A local community newsletter, the Westcombe News, is produced by the local community association, the Westcombe Society. In 2005 it won the Newsletter section of the Walter Bor Media Awards.

==Transport==

===Nearby tube stations===

- North Greenwich tube station - bus routes 108, 335 and 422 run from Blackheath Standard

===DLR===

Nearby DLR stations:

- Cutty Sark
- Greenwich (The same as the railway station)
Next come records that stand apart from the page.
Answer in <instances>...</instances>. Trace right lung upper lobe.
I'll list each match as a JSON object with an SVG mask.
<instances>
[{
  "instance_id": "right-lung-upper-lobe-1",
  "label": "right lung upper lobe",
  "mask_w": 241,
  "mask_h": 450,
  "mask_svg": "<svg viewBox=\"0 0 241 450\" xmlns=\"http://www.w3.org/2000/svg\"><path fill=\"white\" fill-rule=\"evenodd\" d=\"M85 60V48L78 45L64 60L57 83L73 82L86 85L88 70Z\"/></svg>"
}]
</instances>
===Nearby railway stations===

Westcombe Park essentially lies to the south of the railway line between Maze Hill and Westcombe Park stations.

- Maze Hill
- Westcombe Park
A little further away, there is:

- Blackheath
- Charlton
- Greenwich

===Buses===
The following buses run through Blackheath Standard and either through or around Westcombe Park:
- 108 between Lewisham station and Stratford station.
- 286 between Greenwich and Sidcup Queen Mary's Hospital.
- 335 between Kidbrooke and North Greenwich tube station.
- 386 between Blackheath village and Woolwich town centre.
- 422 between Bexleyheath shopping centre and North Greenwich tube station.
- 53 between Whitehall and Plumstead.
- 54 between Elmers End and Woolwich.
- 202 between Blackheath Standard and Crystal Palace.